*** Opening of SUPPLIED TEXT ***
This week Camden council adopted its budget for the forthcoming year. Key announcements include:
- No more cuts unless the Government cuts more
- Council Tax freeze and scrapping of second homes relief for 4000 homes
- Extra efficiency savings invested in 16 new Police Officers in Camden Town area
- Pay ratio of highest to lowest paid worker in Camden Council now 10:1
- Community Investment capital Programme to build 850 extra council homes, regenerate estates and repair schools
- Fee freeze for all community festivals and summer fairs this year
Camden’s public services face three threats – reductions in on-going expenditure, cuts to capital investment and extra costs passed to the local taxpayer from changes to the law.
We face the most challenging political and economic context for decades. The government is making increasing demands of local authorities, absolving itself of responsibilities by cutting funding more than it needs to and at a pace which has forced the councils to pass on reductions to front line services. All the while, a second recession threatens to undermine the careful planning we seek to put in place in Camden.
*** Close of SUPPLIED TEXT ***
*** Opening of AVAILABLE DATA ***
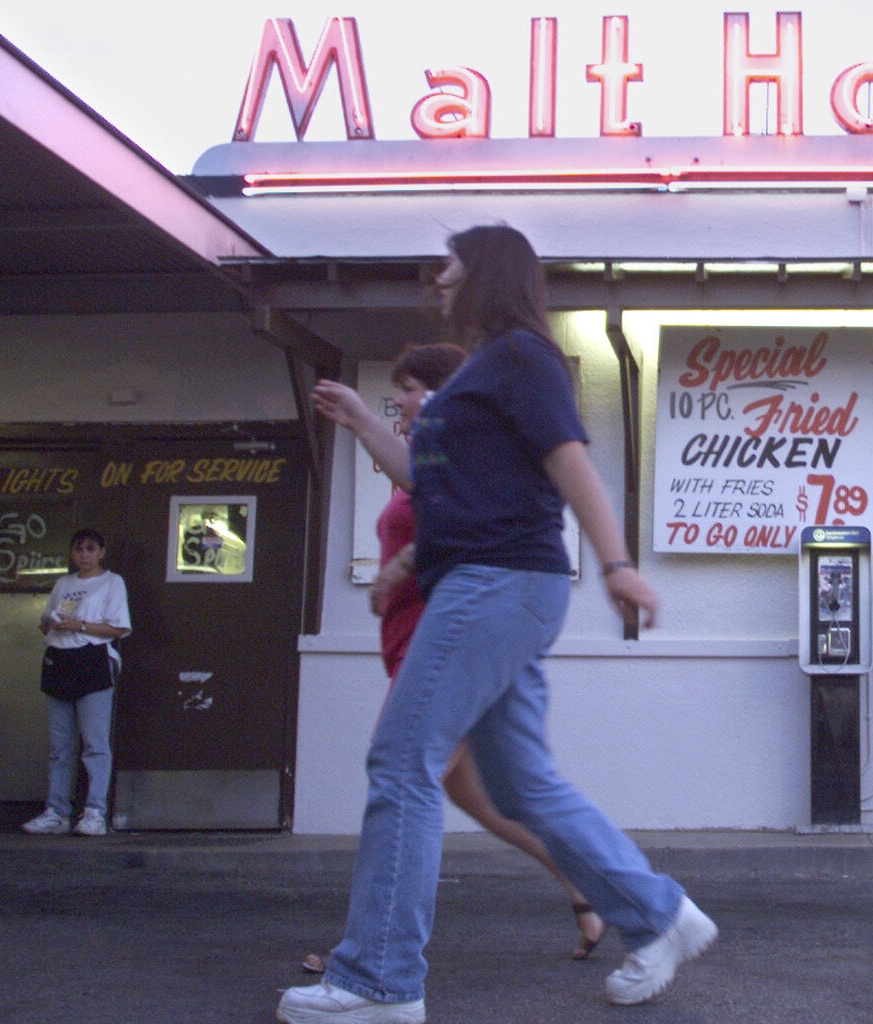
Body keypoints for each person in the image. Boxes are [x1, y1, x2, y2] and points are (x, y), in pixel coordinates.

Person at [279, 226, 714, 1024]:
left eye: (451, 264)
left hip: (498, 584)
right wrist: (362, 425)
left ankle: (379, 981)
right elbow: (434, 485)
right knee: (520, 783)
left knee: (403, 760)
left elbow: (570, 460)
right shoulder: (481, 372)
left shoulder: (522, 356)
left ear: (485, 273)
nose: (438, 278)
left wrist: (618, 565)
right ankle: (660, 915)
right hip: (488, 584)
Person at [308, 342, 605, 966]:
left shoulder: (463, 463)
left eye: (414, 388)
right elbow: (411, 476)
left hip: (442, 643)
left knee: (400, 781)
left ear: (448, 396)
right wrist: (360, 418)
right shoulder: (429, 459)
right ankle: (592, 890)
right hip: (410, 641)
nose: (405, 401)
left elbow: (454, 516)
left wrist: (401, 567)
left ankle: (371, 952)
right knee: (489, 801)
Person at [21, 529, 131, 838]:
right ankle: (57, 810)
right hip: (59, 656)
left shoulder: (112, 582)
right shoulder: (63, 584)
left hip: (92, 658)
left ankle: (95, 810)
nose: (84, 554)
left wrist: (79, 625)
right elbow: (47, 621)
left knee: (95, 743)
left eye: (90, 549)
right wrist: (49, 623)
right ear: (71, 554)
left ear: (101, 552)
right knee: (60, 745)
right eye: (79, 549)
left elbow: (118, 628)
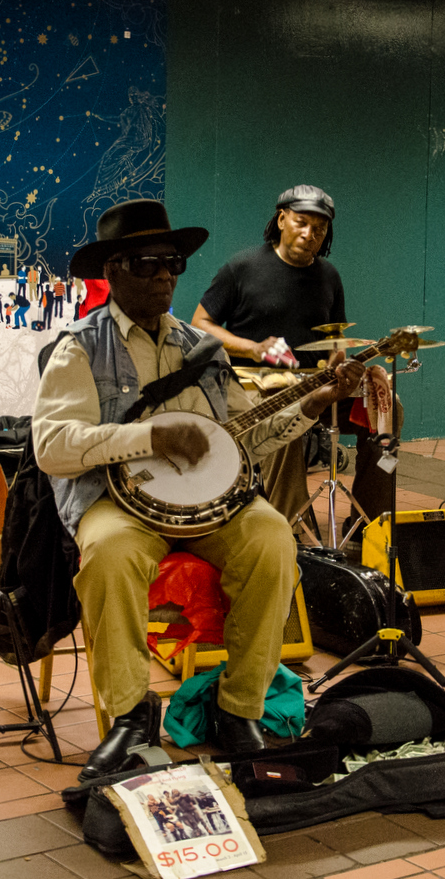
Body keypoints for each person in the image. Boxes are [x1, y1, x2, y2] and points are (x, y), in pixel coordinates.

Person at [33, 199, 364, 780]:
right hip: (119, 506)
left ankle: (239, 709)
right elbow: (53, 446)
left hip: (212, 508)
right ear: (112, 271)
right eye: (147, 263)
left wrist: (315, 402)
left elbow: (248, 436)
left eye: (174, 264)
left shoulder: (202, 349)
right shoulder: (80, 347)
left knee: (272, 537)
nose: (165, 275)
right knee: (109, 554)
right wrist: (149, 435)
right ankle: (131, 722)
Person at [192, 185, 398, 540]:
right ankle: (296, 534)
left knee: (386, 408)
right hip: (258, 385)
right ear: (281, 219)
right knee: (282, 420)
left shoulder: (329, 275)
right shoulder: (241, 268)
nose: (309, 234)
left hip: (315, 381)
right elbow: (200, 325)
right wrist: (255, 348)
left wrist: (341, 367)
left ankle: (370, 526)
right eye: (301, 223)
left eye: (319, 229)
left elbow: (336, 340)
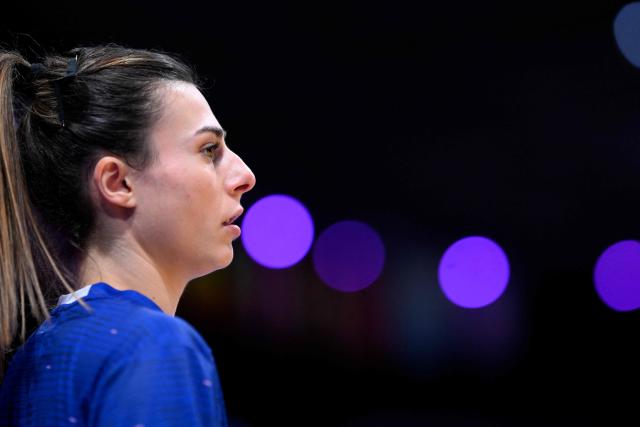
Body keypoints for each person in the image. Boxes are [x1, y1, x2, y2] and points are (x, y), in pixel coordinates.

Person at [0, 43, 256, 426]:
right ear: (117, 182)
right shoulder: (153, 346)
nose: (244, 176)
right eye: (208, 149)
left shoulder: (33, 357)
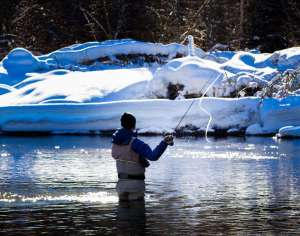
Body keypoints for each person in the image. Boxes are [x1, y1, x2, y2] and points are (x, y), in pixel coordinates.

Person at [111, 112, 173, 201]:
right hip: (136, 185)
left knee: (122, 213)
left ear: (122, 124)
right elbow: (153, 156)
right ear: (134, 125)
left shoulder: (115, 142)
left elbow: (125, 155)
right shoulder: (136, 143)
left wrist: (139, 158)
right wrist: (164, 142)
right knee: (137, 213)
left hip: (121, 185)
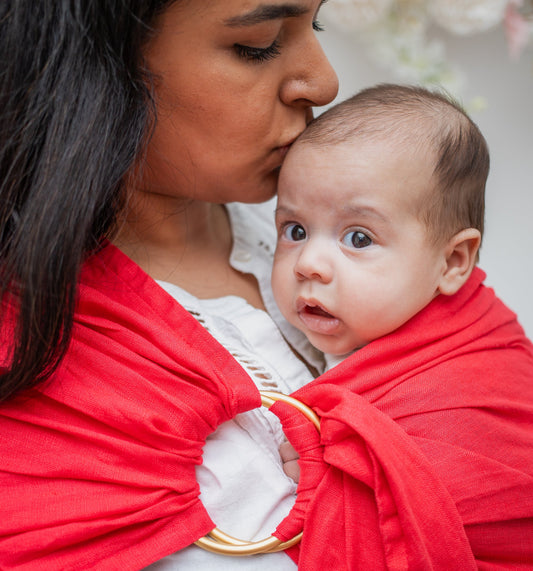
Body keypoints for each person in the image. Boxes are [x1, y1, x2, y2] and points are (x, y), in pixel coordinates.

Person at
*** Close of AVAILABLE DATA ***
REQUIREMENT A — Decide whether each statement below agrees with the Camden budget text, answering yes or no and quoting the words of the text that settle it. (i) The council has frozen Council Tax. (ii) The pay ratio of highest to lowest paid worker in Camden Council is now 20:1. (iii) The Community Investment capital Programme is meant to build 850 extra council homes.
REQUIREMENT B — According to the Camden budget text, how many new Police Officers will the extra efficiency savings pay for?
REQUIREMENT C — Resume the Camden budget text after its final sentence, keeping its formal tone.

TASK RESULT A —
(i) Yes: "Council Tax freeze"
(ii) No: "Pay ratio of highest to lowest paid worker in Camden Council now 10:1"
(iii) Yes: "Community Investment capital Programme to build 850 extra council homes"

TASK RESULT B — Sixteen.

TASK RESULT C —
While substantial service cuts were introduced last year, 2012 will see the intensification of the changes to local public and community services resulting from central government funding cuts. Yet despite this, early efficiency savings and long-term term planning has reduced Town Hall costs, developed new ways of saving community services and contributed to a freeze in council tax for households this year.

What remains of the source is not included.